Pubblicato domenica 10 maggio, per la festa della mamma. Poche parole: “Auguri a tutte le mamme”. E un cuore.
Sotto, la foto dello staff del ristorante. Al centro c’è Arcangela D’Annolfo; accanto a lei i due figli, Vittoria e Salvatore, proprietari del ristorante castellinese.
Dietro di loro alcuni membri dello staff del ristorante. Giovani e sorridenti. Una immagine nella quale si respira famiglia. Armonia.
Viene il magone, dicevamo. Perché ieri, martedì 12 maggio (attorno alle 12), Arcangela D’Annolfo, 57 anni, originaria di Mondragone, in provincia di Caserta, ma residente da decenni nel Chianti senese, insieme al marito e a tutta la sua famiglia, è rimasta vittima di un terribile incidente stradale.
Avvenuto nei pressi della Località Topina, poco dopo Lornano, lungo la SP119: dove, a bordo della sua auto, è finita addosso a un cipresso.

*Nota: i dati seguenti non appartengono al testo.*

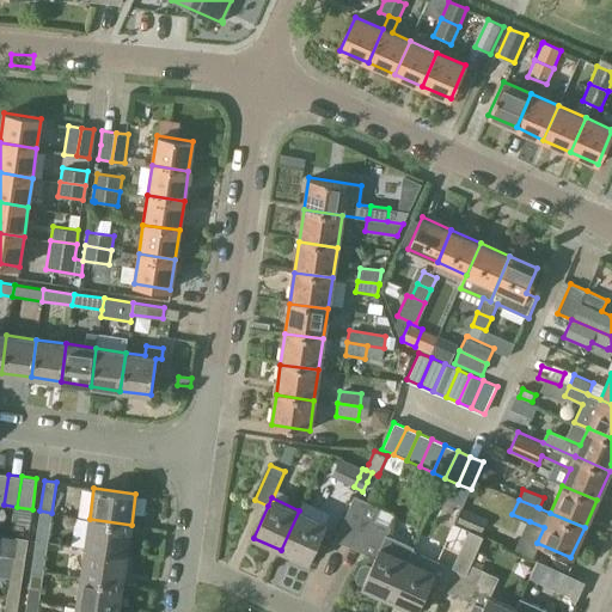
[(335,539),(348,545),(361,515),(365,507),(353,501),(349,509),(348,509),(335,539)]
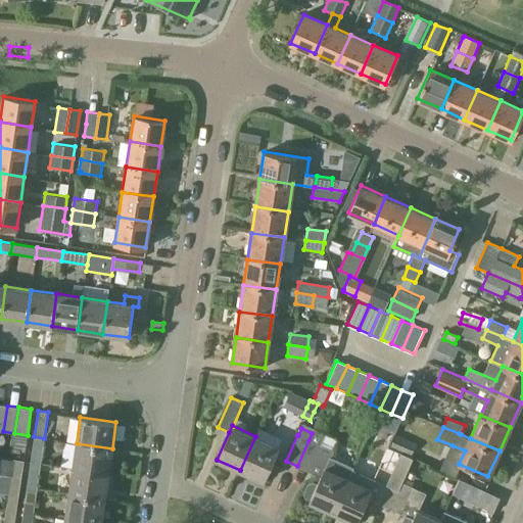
[(320,477),(317,483),(313,481),(308,483),(303,493),(305,500),(310,501),(308,502),(333,513),(348,478),(352,469),(353,467),(331,457),(333,450),(320,445),(324,436),(313,431),(312,433),(308,440),(297,466),(320,477)]
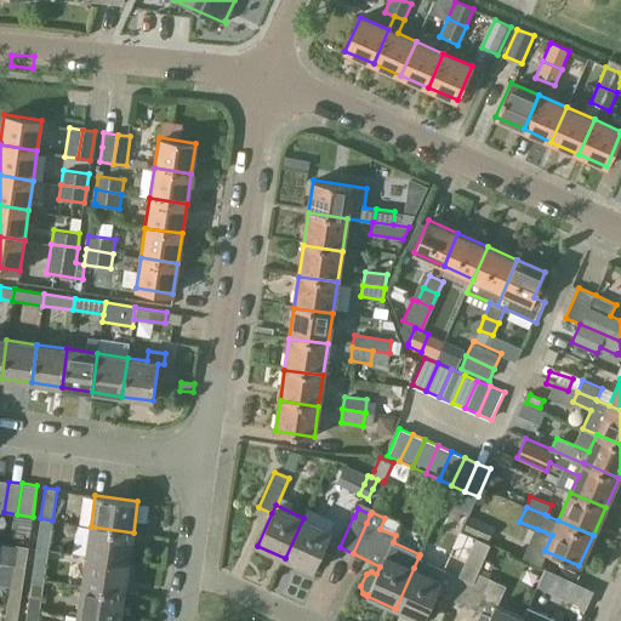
[(40,518),(36,548),(49,550),(52,520),(40,518)]
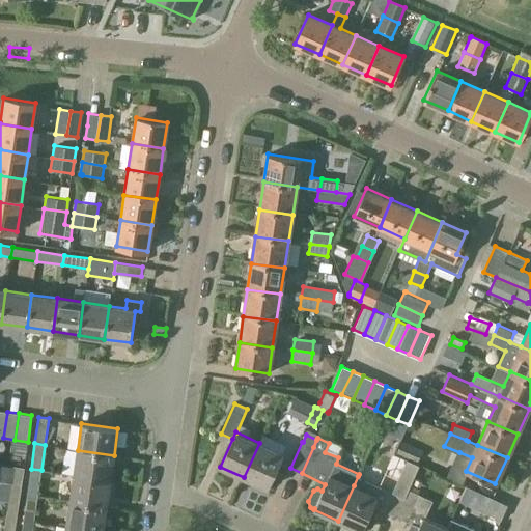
[(267,488),(282,453),(259,443),(244,477),(253,482),(253,483),(266,490),(267,487),(267,488)]
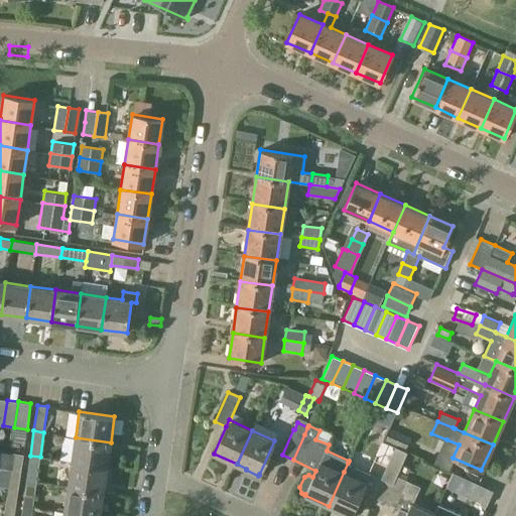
[(384,442),(394,448),(395,446),(405,450),(411,439),(390,430),(384,442)]
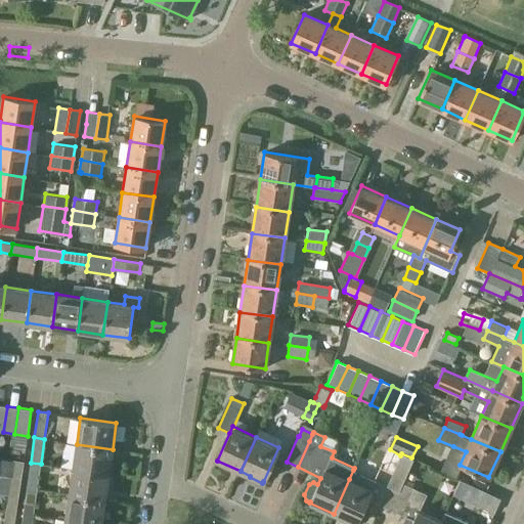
[(108,474),(113,449),(77,444),(73,469),(108,474)]
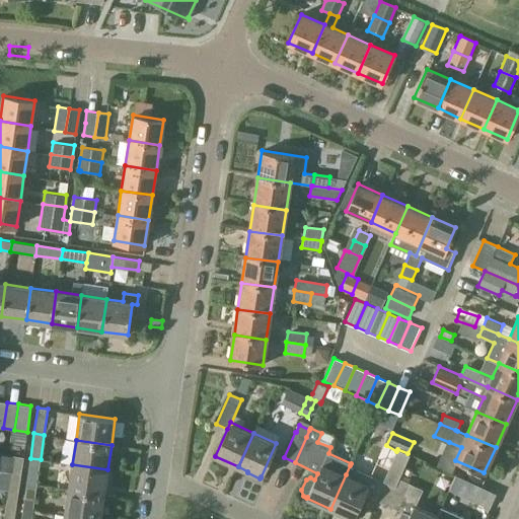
[(387,505),(398,478),(410,454),(408,453),(397,449),(396,451),(383,480),(372,476),(373,475),(350,465),(346,474),(330,509),(353,518),(354,516),(360,518),(365,517),(369,508),(368,503),(361,500),(364,494),(387,505)]
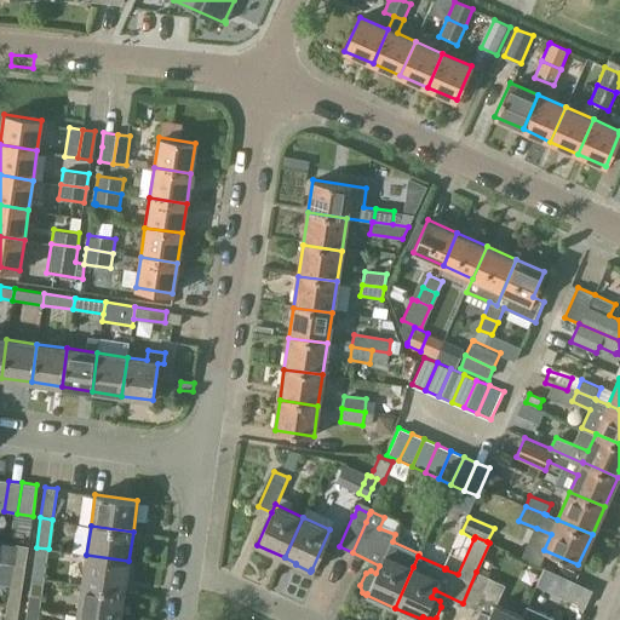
[(12,574),(23,577),(28,546),(16,544),(12,574)]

Da chiarire i motivi dell’uscita di strada (la polizia municipale di Castellina in Chianti si è occupata dei rilievi): da capire anche se sia stata una perdita di controllo dovuta a un malore, o a un colpo di sonno.
Prima del punto di impatto, infatti, sembra che non siano stati rilevati segni di frenate sull’asfalto.
Purtroppo però l’esito è stato fatale: trasportata presso l’ospedale di Santa Maria alle Scotte, a Siena, è deceduta in seguito alle complicazioni nel corso delle ore seguenti.
Grande il dolore per tutta la comunità castellinese: che ben conosce il ristorante (situato a pochi metri dalla chiesa del SS. Salvatore, nel centro del paese), i proprietari e, ovviamente, Arcangela.